Beyond social integration and perceived stress, the degree of economic integration is a major structural contributor to the health status of Chinese migrants [30]. Migrants face manifold challenges to their material circumstances, including employment, working conditions, low wages, and cramped living environments. Subjective social status -- or perception of rank on the social hierarchy -- is an additional psychosocial indicator of health outcomes [58]. Indeed in a previous report, subjective feelings of relative social status were even more closely associated with the health of Chinese migrants than objective socio-economic status [30].
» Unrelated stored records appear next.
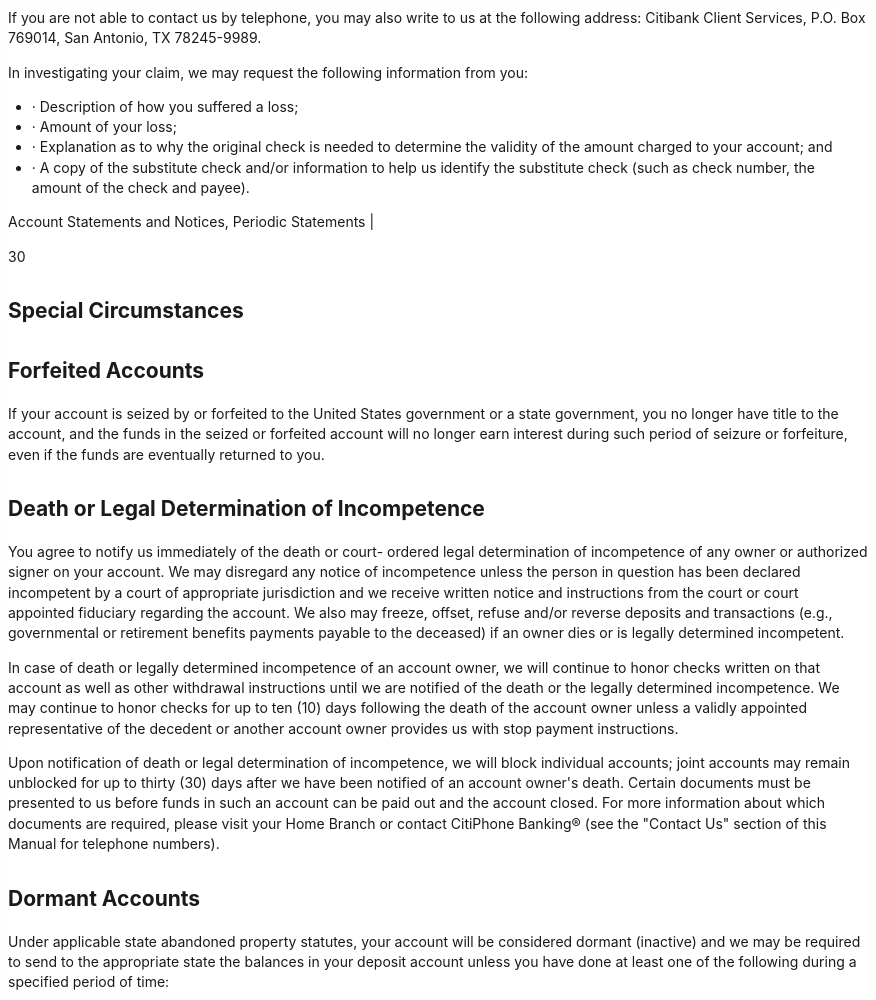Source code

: If you are not able to contact us by telephone, you may also write to us at the following address: Citibank Client Services, P.O. Box 769014, San Antonio, TX 78245-9989.

In investigating your claim, we may request the following information from you:

- · Description of how you suffered a loss;
- · Amount of your loss;
- · Explanation as to why the original check is needed to determine the validity of the amount charged to your account; and
- · A copy of the substitute check and/or information to help us identify the substitute check (such as check number, the amount of the check and payee).

Account Statements and Notices, Periodic Statements |

30

## Special Circumstances

## Forfeited Accounts

If your account is seized by or forfeited to the United States government or a state government, you no longer have title to the account, and the funds in the seized or forfeited account will no longer earn interest during such period of seizure or forfeiture, even if the funds are eventually returned to you.

## Death or Legal Determination of Incompetence

You agree to notify us immediately of the death or court- ordered legal determination of incompetence of any owner or authorized signer on your account. We may disregard any notice of incompetence unless the person in question has been declared incompetent by a court of appropriate jurisdiction and we receive written notice and instructions from the court or court appointed fiduciary regarding the account. We also may freeze, offset, refuse and/or reverse deposits and transactions (e.g., governmental or retirement benefits payments payable to the deceased) if an owner dies or is legally determined incompetent.

In case of death or legally determined incompetence of an account owner, we will continue to honor checks written on that account as well as other withdrawal instructions until we are notified of the death or the legally determined incompetence. We may continue to honor checks for up to ten (10) days following the death of the account owner unless a validly appointed representative of the decedent or another account owner provides us with stop payment instructions.

Upon notification of death or legal determination of incompetence, we will block individual accounts; joint accounts may remain unblocked for up to thirty (30) days after we have been notified of an account owner's death. Certain documents must be presented to us before funds in such an account can be paid out and the account closed. For more information about which documents are required, please visit your Home Branch or contact CitiPhone Banking® (see the "Contact Us" section of this Manual for telephone numbers).

## Dormant Accounts

Under applicable state abandoned property statutes, your account will be considered dormant (inactive) and we may be required to send to the appropriate state the balances in your deposit account unless you have done at least one of the following during a specified period of time:
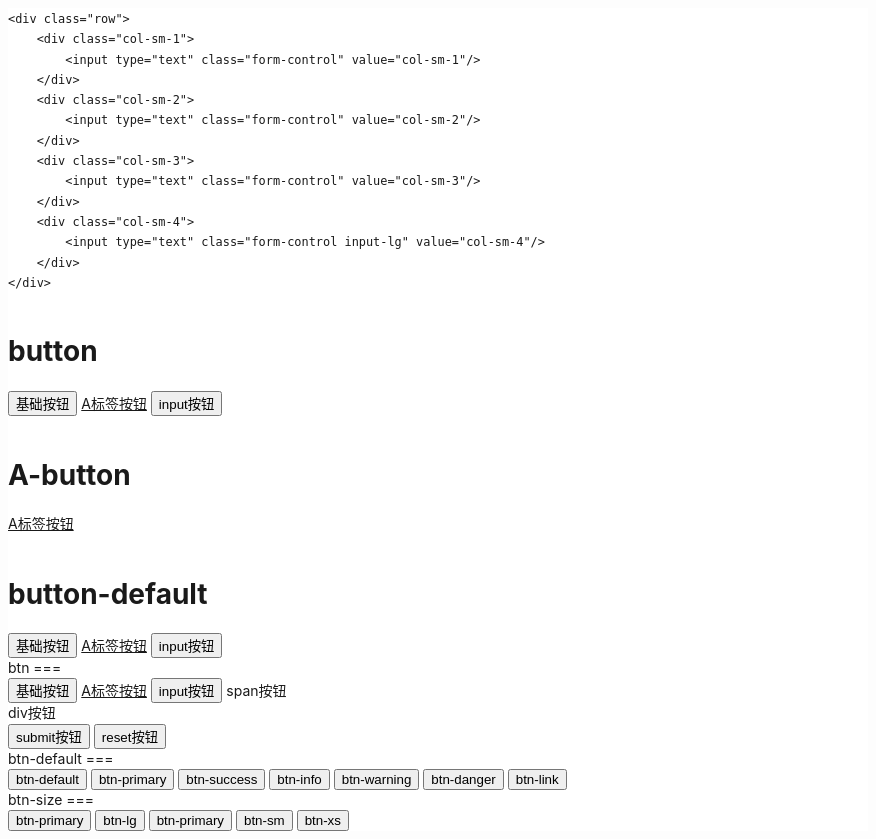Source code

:     <div class="row">
        <div class="col-sm-1">
            <input type="text" class="form-control" value="col-sm-1"/>
        </div>
        <div class="col-sm-2">
            <input type="text" class="form-control" value="col-sm-2"/>
        </div>
        <div class="col-sm-3">
            <input type="text" class="form-control" value="col-sm-3"/>
        </div>
        <div class="col-sm-4">
            <input type="text" class="form-control input-lg" value="col-sm-4"/>
        </div>
    </div>


button
===
<div class="container">
    <button class="btn">基础按钮</button>
    <a href="" class="btn" role="button">A标签按钮</a>
    <input type="button" class="btn" value="input按钮"/>
</div>

A-button
===
 <a href="" class="btn" role="button">A标签按钮</a>

button-default
===
<div class="container">
    <button class="btn btn-default">基础按钮</button>
    <a href="" class="btn btn-default" role="button">A标签按钮</a>
    <input type="button" class="btn btn-default" value="input按钮"/>
</div>
btn
===
<div class="container">
    <button class="btn btn-default">基础按钮</button>
    <a href="#" class="btn btn-default" role="button">A标签按钮</a>
    <input type="button" class="btn btn-default" value="input按钮"/>
    <span class="btn btn-default">span按钮</span>
    <div class="btn btn-default">div按钮</div>
    <input type="submit" class="btn btn-default" value="submit按钮"/>
    <input type="reset" class="btn btn-default" value="reset按钮"/>
</div>
btn-default
===
<div class="container">
    <button class="btn btn-default">btn-default</button>
    <button class="btn btn-primary">btn-primary</button>
    <button class="btn btn-success">btn-success</button>
    <button class="btn btn-info">btn-info</button>
    <button class="btn btn-warning">btn-warning</button>
    <button class="btn btn-danger">btn-danger</button>
    <button class="btn btn-link">btn-link</button>
</div>
btn-size
===
<div class="container">
    <button class="btn btn-primary">btn-primary</button>
    <button class="btn btn-primary btn-lg">btn-lg</button>
    <button class="btn btn-primary btn-lg">btn-primary</button>
    <button class="btn btn-primary btn-sm">btn-sm</button>
    <button class="btn btn-primary btn-xs">btn-xs</button>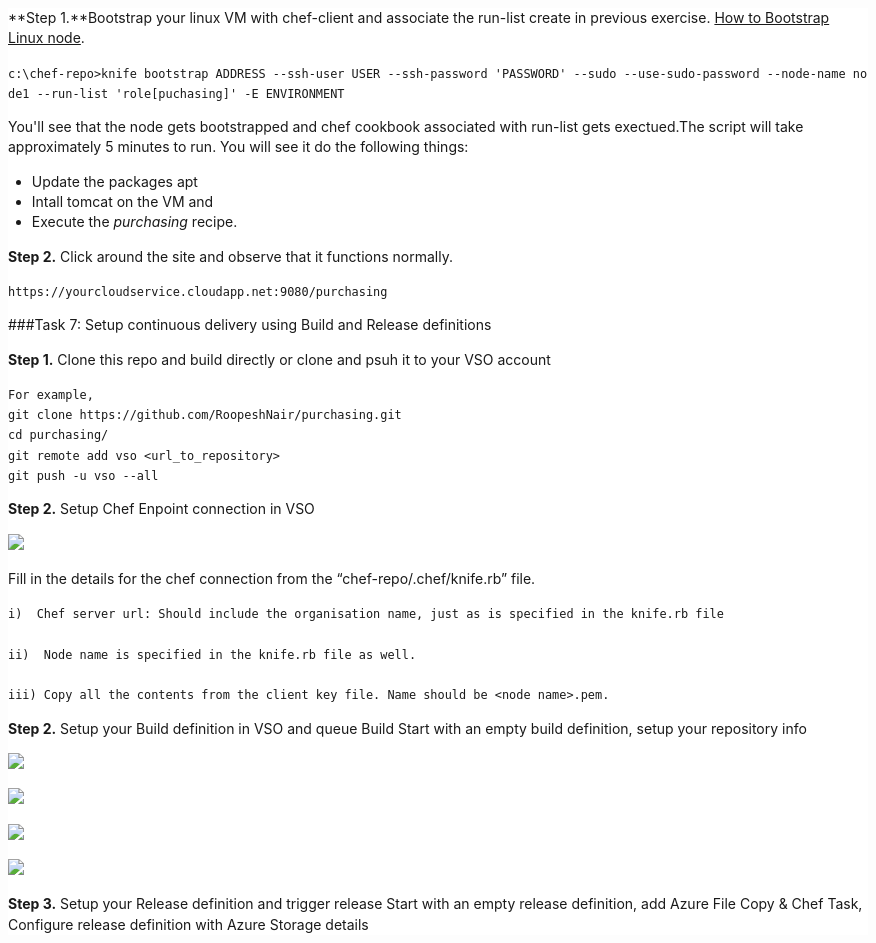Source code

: **Step 1.**Bootstrap your linux VM with chef-client and associate the run-list create in previous exercise. [How to Bootstrap Linux node](https://learn.chef.io/manage-a-node/ubuntu/bootstrap-your-node/).

    c:\chef-repo>knife bootstrap ADDRESS --ssh-user USER --ssh-password 'PASSWORD' --sudo --use-sudo-password --node-name node1 --run-list 'role[puchasing]' -E ENVIRONMENT

You'll see that the node gets bootstrapped and chef cookbook associated with run-list gets exectued.The script will take approximately 5 minutes to run. You will see it do the following things:
-	Update the packages apt
-	Intall tomcat on the VM and 
-	Execute the *purchasing* recipe.

**Step 2.** Click around the site and observe that it functions normally.

    https://yourcloudservice.cloudapp.net:9080/purchasing


###Task 7: Setup continuous delivery using Build and Release definitions

**Step 1.** Clone this repo and build directly or clone and psuh it to your VSO account

	For example,
	git clone https://github.com/RoopeshNair/purchasing.git
	cd purchasing/
	git remote add vso <url_to_repository>
	git push -u vso --all


**Step 2.** Setup Chef Enpoint connection in VSO

![](<media/chef-endpoint.png>)

Fill in the details for the chef connection from the “chef-repo/.chef/knife.rb” file. 

	i)  Chef server url: Should include the organisation name, just as is specified in the knife.rb file
	
	ii)  Node name is specified in the knife.rb file as well.
	
	iii) Copy all the contents from the client key file. Name should be <node name>.pem.


**Step 2.** Setup your Build definition in VSO and queue Build
Start with an empty build definition, setup your repository info

![](<media/build-repo1.png>)

![](<media/build-repo.png>)

![](<media/build-ant.png>)

![](<media/build-artifacts.png>)


**Step 3.** Setup your Release definition and trigger release
Start with an empty release definition, add Azure File Copy & Chef Task, Configure release definition with Azure Storage details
This study found that women have worse self-reported health relative to men. Women are known to be a vulnerable group of the migrant population with inferior health status [59]. Gender disparities in health economics encompass elements of injustice, which stems from the dominant values of a society. This is exacerbated in female migrants who may experience gender discrimination, harassment, and gender-based violence on top of discrimination on the basis of their migrant status [60]. Results from the current study did not show differences in perceived stress in female migrants relative to male migrants. We did however observe lower levels of social integration in women compared to men. This may be a result of the low population employment ratio in female migrants, which is 77.5% compared to 93.9% in male migrants. A notable reason for higher unemployment in women is due to their responsibilities in the care of family and children [61]. Between 2011 and 2016, the proportion of women in China’s ‘floating’ population increased, from 47.7% in 2011 to 48.3% in 2016 [56]. Considering this growing trend in the number of female migrants, more attention should be paid to their health status.

Limitations

Although SEM is suggested to be a good method to explore the causal relationship for cross-sectional data, the surveillance dataset used in the current study, combined with the cross-section design does not allow exploration of causality among discrimination and health outcomes. This study also applied self-reported health statuses, rather than objective health outcomes.

Conclusions

Discrimination, social exclusion and perceived stress experienced by migrants have significant health implications. Subjective judgments of relative social status levels were associated with self-perceived health, which implies the need for more reforms to promote the rights and welfare of internal migrants. Social policies which targeted different gender, age and socioeconomic groups will also be conducive to the health of migrants. Overall, the migrants’ health status can benefit from improvements in social, economic, and cultural environments.